Внутри жизни искусств поднимается бунт против форм; осознается, что творчество — в творчестве новых духовно-душевных стихий; его форма — не бренная: нет, не глина, не краска она; и — не звук; нет, она есть душа человека.

В пластике внутренней жизни, в овладевании новыми царствами духа — движение творчества, а не в технике воплощения в материальное вещество. Воплощение есть выдыхание огненно-духовной стихии в морозную атмосферу отставшей действительности; воплощение есть свободное образование кристаллов из влаги дыхания; но самое выдыхание, в сущности, есть пассивный процесс, обусловленный вздохом; самый вздох зависит от легких; творчество не в сложенье кристаллов из инея пара; творчество и не вдох; нет, оно есть работа над легкими; изменение организма творца.

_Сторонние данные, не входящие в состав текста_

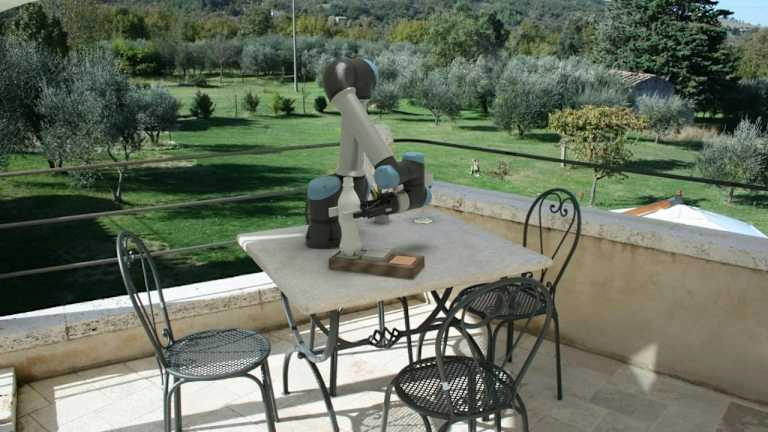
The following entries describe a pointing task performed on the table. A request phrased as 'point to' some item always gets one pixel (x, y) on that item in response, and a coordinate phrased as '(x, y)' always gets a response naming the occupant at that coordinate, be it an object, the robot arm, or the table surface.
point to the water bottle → (350, 228)
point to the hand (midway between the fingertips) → (336, 214)
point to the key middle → (376, 255)
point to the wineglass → (429, 183)
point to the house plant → (382, 217)
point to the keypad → (378, 266)
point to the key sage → (351, 256)
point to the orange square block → (403, 260)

В перенесенье внимания от кристаллов распавшихся творчеств (от воздуха творчеств) к источнику выдыхания, к легким, впервые вскрывается царство свободы его вне революции форм, которая «буржуазна» всегда. Царство свободы — в пересоздании самих возможностей творчеств, в воссоздании новых условий, доселе не бывших. Необходимость технических средств, этот рок, этот Новый Египет, воистину есть иллюзия творчества, нарисованная двойником подлинно духовного «я»: человеческим эгоизмом и человеческой косностью.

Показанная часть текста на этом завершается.